§ EXERCISE INSTRUCTIONS
Your answer should be a single number: the count of lines in the records below containing the word "Created".

§ DATA EXTRACTS
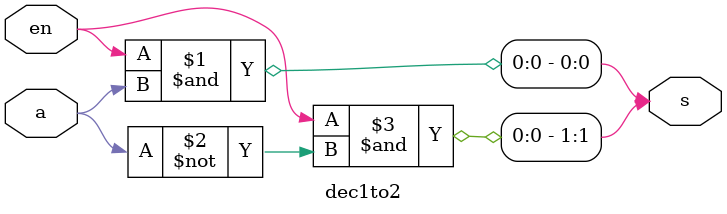
<source format=v>

module dec1to2(
	input 	wire a,en,
	output	wire[1:0] s
);

	//assign s = {en & ~a, en & a};

	assign s[0] = en & a;

	assign s[1] = en & ~a;

endmodule
</source>
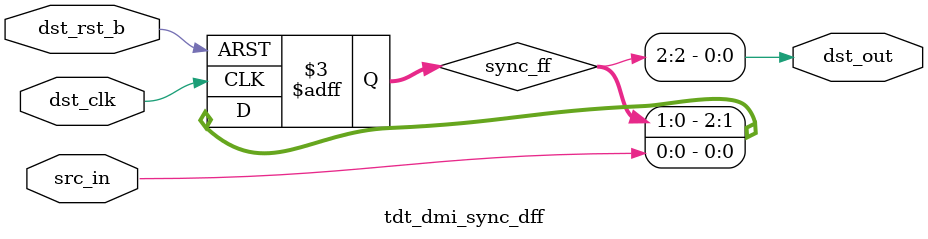
<source format=v>

module tdt_dmi_sync_dff #(
    parameter    SYNC_NUM = 3
)(
    input        dst_clk,
    input        dst_rst_b,
    input        src_in,
    output       dst_out
);
//RELEASE_INST_LIB

reg  [SYNC_NUM-1:0] sync_ff;

always @ (posedge dst_clk or negedge dst_rst_b) begin
    if (~dst_rst_b)
        sync_ff[SYNC_NUM-1:0] <= {SYNC_NUM{1'b0}};
    else 
        sync_ff[SYNC_NUM-1:0] <= {sync_ff[SYNC_NUM-2:0], src_in};
end

assign dst_out = sync_ff[SYNC_NUM-1];

endmodule

</source>
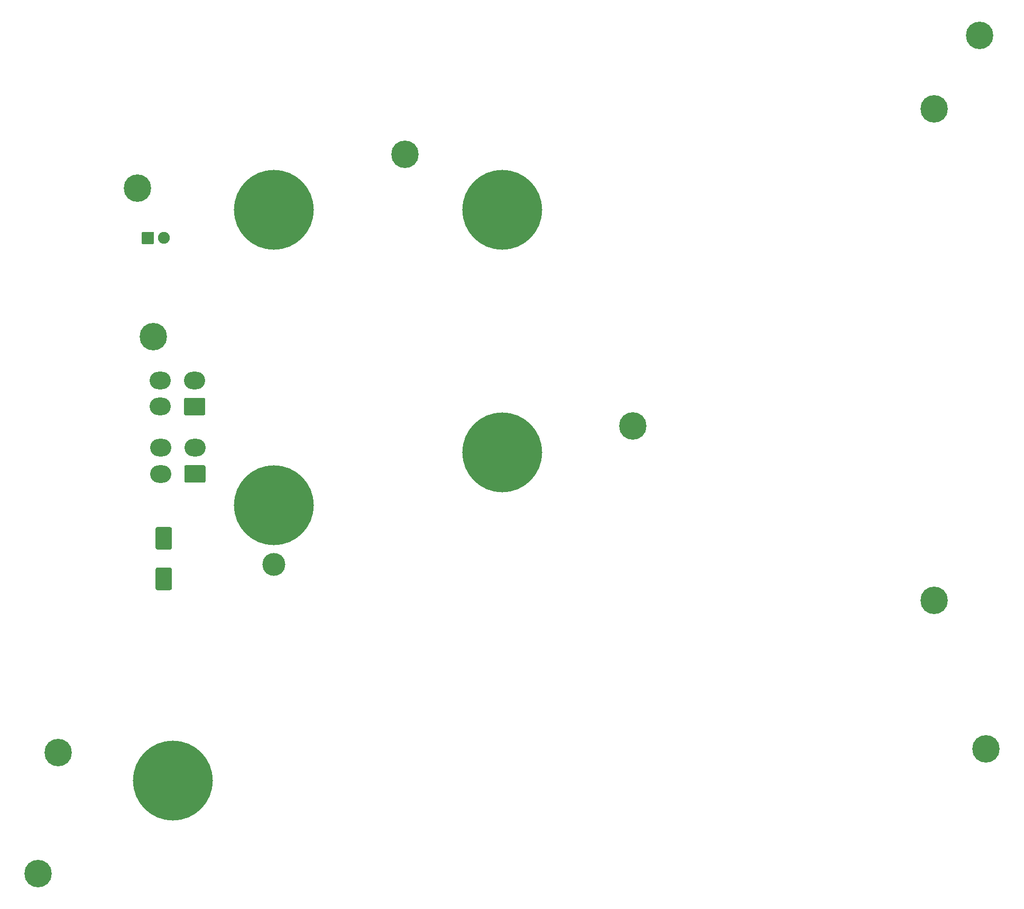
<source format=gbr>
%TF.GenerationSoftware,KiCad,Pcbnew,(5.1.12-1-10_14)*%
%TF.CreationDate,2021-11-24T13:08:03+11:00*%
%TF.ProjectId,Select JETT Panel PCB V2,53656c65-6374-4204-9a45-54542050616e,rev?*%
%TF.SameCoordinates,Original*%
%TF.FileFunction,Soldermask,Bot*%
%TF.FilePolarity,Negative*%
%FSLAX46Y46*%
G04 Gerber Fmt 4.6, Leading zero omitted, Abs format (unit mm)*
G04 Created by KiCad (PCBNEW (5.1.12-1-10_14)) date 2021-11-24 13:08:03*
%MOMM*%
%LPD*%
G01*
G04 APERTURE LIST*
%ADD10C,4.400000*%
%ADD11O,3.400000X2.800000*%
%ADD12C,12.800000*%
%ADD13C,3.672000*%
%ADD14C,1.900000*%
G04 APERTURE END LIST*
D10*
%TO.C,3*%
X222196696Y-25524500D03*
%TD*%
D11*
%TO.C,J2*%
X91000000Y-91600000D03*
X91000000Y-95800000D03*
X96500000Y-91600000D03*
G36*
G01*
X97940740Y-97200000D02*
X95059260Y-97200000D01*
G75*
G02*
X94800000Y-96940740I0J259260D01*
G01*
X94800000Y-94659260D01*
G75*
G02*
X95059260Y-94400000I259260J0D01*
G01*
X97940740Y-94400000D01*
G75*
G02*
X98200000Y-94659260I0J-259260D01*
G01*
X98200000Y-96940740D01*
G75*
G02*
X97940740Y-97200000I-259260J0D01*
G01*
G37*
%TD*%
%TO.C,J1*%
X90950000Y-80800000D03*
X90950000Y-85000000D03*
X96450000Y-80800000D03*
G36*
G01*
X97890740Y-86400000D02*
X95009260Y-86400000D01*
G75*
G02*
X94750000Y-86140740I0J259260D01*
G01*
X94750000Y-83859260D01*
G75*
G02*
X95009260Y-83600000I259260J0D01*
G01*
X97890740Y-83600000D01*
G75*
G02*
X98150000Y-83859260I0J-259260D01*
G01*
X98150000Y-86140740D01*
G75*
G02*
X97890740Y-86400000I-259260J0D01*
G01*
G37*
%TD*%
D12*
%TO.C,18*%
X92976707Y-144906997D03*
%TD*%
%TO.C,17*%
X145681694Y-92329018D03*
%TD*%
%TO.C,16*%
X109105698Y-100774518D03*
X109105698Y-100774518D03*
D13*
X109105698Y-110299518D03*
%TD*%
D12*
%TO.C,16*%
X145681694Y-53467018D03*
%TD*%
%TO.C,15*%
X109105698Y-53467018D03*
%TD*%
D10*
%TO.C,9*%
X223151694Y-139839819D03*
%TD*%
%TO.C,8*%
X71386707Y-159820032D03*
%TD*%
%TO.C,7*%
X89801693Y-73787017D03*
%TD*%
%TO.C,6*%
X214896707Y-116078000D03*
%TD*%
%TO.C,5*%
X74561693Y-140462018D03*
%TD*%
%TO.C,4*%
X166636703Y-88074497D03*
%TD*%
%TO.C,3*%
X214896696Y-37274500D03*
%TD*%
%TO.C,2*%
X130124197Y-44577011D03*
%TD*%
%TO.C,1*%
X87261697Y-49974517D03*
%TD*%
D14*
%TO.C,D82*%
X91500000Y-58000000D03*
G36*
G01*
X88010000Y-58900000D02*
X88010000Y-57100000D01*
G75*
G02*
X88060000Y-57050000I50000J0D01*
G01*
X89860000Y-57050000D01*
G75*
G02*
X89910000Y-57100000I0J-50000D01*
G01*
X89910000Y-58900000D01*
G75*
G02*
X89860000Y-58950000I-50000J0D01*
G01*
X88060000Y-58950000D01*
G75*
G02*
X88010000Y-58900000I0J50000D01*
G01*
G37*
%TD*%
%TO.C,C1*%
G36*
G01*
X92540000Y-107900000D02*
X90460000Y-107900000D01*
G75*
G02*
X90200000Y-107640000I0J260000D01*
G01*
X90200000Y-104560000D01*
G75*
G02*
X90460000Y-104300000I260000J0D01*
G01*
X92540000Y-104300000D01*
G75*
G02*
X92800000Y-104560000I0J-260000D01*
G01*
X92800000Y-107640000D01*
G75*
G02*
X92540000Y-107900000I-260000J0D01*
G01*
G37*
G36*
G01*
X92540000Y-114400000D02*
X90460000Y-114400000D01*
G75*
G02*
X90200000Y-114140000I0J260000D01*
G01*
X90200000Y-111060000D01*
G75*
G02*
X90460000Y-110800000I260000J0D01*
G01*
X92540000Y-110800000D01*
G75*
G02*
X92800000Y-111060000I0J-260000D01*
G01*
X92800000Y-114140000D01*
G75*
G02*
X92540000Y-114400000I-260000J0D01*
G01*
G37*
%TD*%
M02*

</source>
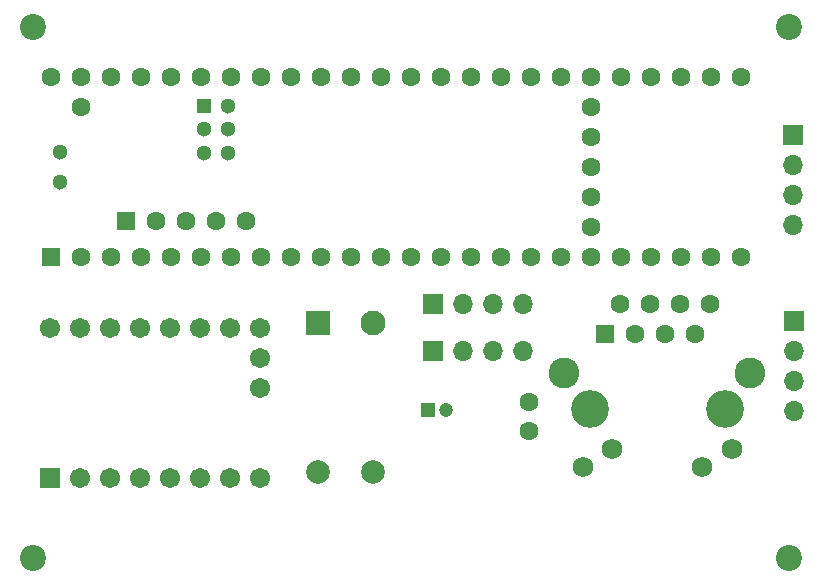
<source format=gts>
%TF.GenerationSoftware,KiCad,Pcbnew,8.0.1*%
%TF.CreationDate,2024-05-05T16:57:19-04:00*%
%TF.ProjectId,arm,61726d2e-6b69-4636-9164-5f7063625858,rev?*%
%TF.SameCoordinates,Original*%
%TF.FileFunction,Soldermask,Top*%
%TF.FilePolarity,Negative*%
%FSLAX46Y46*%
G04 Gerber Fmt 4.6, Leading zero omitted, Abs format (unit mm)*
G04 Created by KiCad (PCBNEW 8.0.1) date 2024-05-05 16:57:19*
%MOMM*%
%LPD*%
G01*
G04 APERTURE LIST*
G04 Aperture macros list*
%AMRoundRect*
0 Rectangle with rounded corners*
0 $1 Rounding radius*
0 $2 $3 $4 $5 $6 $7 $8 $9 X,Y pos of 4 corners*
0 Add a 4 corners polygon primitive as box body*
4,1,4,$2,$3,$4,$5,$6,$7,$8,$9,$2,$3,0*
0 Add four circle primitives for the rounded corners*
1,1,$1+$1,$2,$3*
1,1,$1+$1,$4,$5*
1,1,$1+$1,$6,$7*
1,1,$1+$1,$8,$9*
0 Add four rect primitives between the rounded corners*
20,1,$1+$1,$2,$3,$4,$5,0*
20,1,$1+$1,$4,$5,$6,$7,0*
20,1,$1+$1,$6,$7,$8,$9,0*
20,1,$1+$1,$8,$9,$2,$3,0*%
G04 Aperture macros list end*
%ADD10C,2.000000*%
%ADD11RoundRect,0.250001X-0.799999X-0.799999X0.799999X-0.799999X0.799999X0.799999X-0.799999X0.799999X0*%
%ADD12C,2.100000*%
%ADD13C,2.200000*%
%ADD14R,1.200000X1.200000*%
%ADD15C,1.200000*%
%ADD16C,1.600000*%
%ADD17R,1.700000X1.700000*%
%ADD18O,1.700000X1.700000*%
%ADD19R,1.600000X1.600000*%
%ADD20R,1.300000X1.300000*%
%ADD21C,1.300000*%
%ADD22RoundRect,0.102000X0.754000X-0.754000X0.754000X0.754000X-0.754000X0.754000X-0.754000X-0.754000X0*%
%ADD23C,1.712000*%
%ADD24C,3.200000*%
%ADD25RoundRect,0.102000X0.699000X0.699000X-0.699000X0.699000X-0.699000X-0.699000X0.699000X-0.699000X0*%
%ADD26C,1.602000*%
%ADD27C,1.734000*%
%ADD28C,2.604000*%
G04 APERTURE END LIST*
D10*
X98700000Y-106675000D03*
X103300000Y-106675000D03*
D11*
X98700000Y-94075000D03*
D12*
X103300000Y-94075000D03*
D13*
X138500000Y-69000000D03*
D14*
X108000000Y-101500000D03*
D15*
X109500000Y-101500000D03*
D16*
X116500000Y-100750000D03*
X116500000Y-103250000D03*
D17*
X108380000Y-96500000D03*
D18*
X110920000Y-96500000D03*
X113460000Y-96500000D03*
X116000000Y-96500000D03*
D13*
X74500000Y-114000000D03*
D17*
X108380000Y-92500000D03*
D18*
X110920000Y-92500000D03*
X113460000Y-92500000D03*
X116000000Y-92500000D03*
D19*
X76080000Y-88500000D03*
D16*
X78620000Y-88500000D03*
X81160000Y-88500000D03*
X83700000Y-88500000D03*
X86240000Y-88500000D03*
X88780000Y-88500000D03*
X91320000Y-88500000D03*
X93860000Y-88500000D03*
X96400000Y-88500000D03*
X98940000Y-88500000D03*
X101480000Y-88500000D03*
X104020000Y-88500000D03*
X106560000Y-88500000D03*
X109100000Y-88500000D03*
X111640000Y-88500000D03*
X114180000Y-88500000D03*
X116720000Y-88500000D03*
X119260000Y-88500000D03*
X121800000Y-88500000D03*
X124340000Y-88500000D03*
X126880000Y-88500000D03*
X129420000Y-88500000D03*
X131960000Y-88500000D03*
X134500000Y-88500000D03*
X134500000Y-73260000D03*
X131960000Y-73260000D03*
X129420000Y-73260000D03*
X126880000Y-73260000D03*
X124340000Y-73260000D03*
X121800000Y-73260000D03*
X119260000Y-73260000D03*
X116720000Y-73260000D03*
X114180000Y-73260000D03*
X111640000Y-73260000D03*
X109100000Y-73260000D03*
X106560000Y-73260000D03*
X104020000Y-73260000D03*
X101480000Y-73260000D03*
X98940000Y-73260000D03*
X96400000Y-73260000D03*
X93860000Y-73260000D03*
X91320000Y-73260000D03*
X88780000Y-73260000D03*
X86240000Y-73260000D03*
X83700000Y-73260000D03*
X81160000Y-73260000D03*
X78620000Y-73260000D03*
X76080000Y-73260000D03*
X78620000Y-75800000D03*
X121800000Y-85960000D03*
X121800000Y-83420000D03*
X121800000Y-80880000D03*
X121800000Y-78340000D03*
X121800000Y-75800000D03*
D19*
X82379200Y-85449200D03*
D16*
X84919200Y-85449200D03*
X87459200Y-85449200D03*
X89999200Y-85449200D03*
X92539200Y-85449200D03*
D20*
X89050000Y-75698400D03*
D21*
X89050000Y-77698400D03*
X89050000Y-79698400D03*
X91050000Y-79698400D03*
X91050000Y-77698400D03*
X91050000Y-75698400D03*
X76810000Y-79610000D03*
X76810000Y-82150000D03*
D17*
X138900000Y-78180000D03*
D18*
X138900000Y-80720000D03*
X138900000Y-83260000D03*
X138900000Y-85800000D03*
D17*
X139000000Y-93960000D03*
D18*
X139000000Y-96500000D03*
X139000000Y-99040000D03*
X139000000Y-101580000D03*
D22*
X76000000Y-107200000D03*
D23*
X78540000Y-107200000D03*
X81080000Y-107200000D03*
X83620000Y-107200000D03*
X86160000Y-107200000D03*
X88700000Y-107200000D03*
X91240000Y-107200000D03*
X93780000Y-107200000D03*
X76000000Y-94500000D03*
X78540000Y-94500000D03*
X81080000Y-94500000D03*
X83620000Y-94500000D03*
X86160000Y-94500000D03*
X88700000Y-94500000D03*
X91240000Y-94500000D03*
X93780000Y-94500000D03*
X93780000Y-99580000D03*
X93780000Y-97040000D03*
D13*
X138500000Y-114000000D03*
D24*
X133120000Y-101390000D03*
X121690000Y-101390000D03*
D25*
X122960000Y-95040000D03*
D26*
X124230000Y-92500000D03*
X125500000Y-95040000D03*
X126770000Y-92500000D03*
X128040000Y-95040000D03*
X129310000Y-92500000D03*
X130580000Y-95040000D03*
X131850000Y-92500000D03*
D27*
X121080000Y-106290000D03*
X123595000Y-104770000D03*
X131215000Y-106290000D03*
X133730000Y-104770000D03*
D28*
X135280000Y-98340000D03*
X119530000Y-98340000D03*
D13*
X74500000Y-69000000D03*
M02*

</source>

§ TASK OUTPUT
2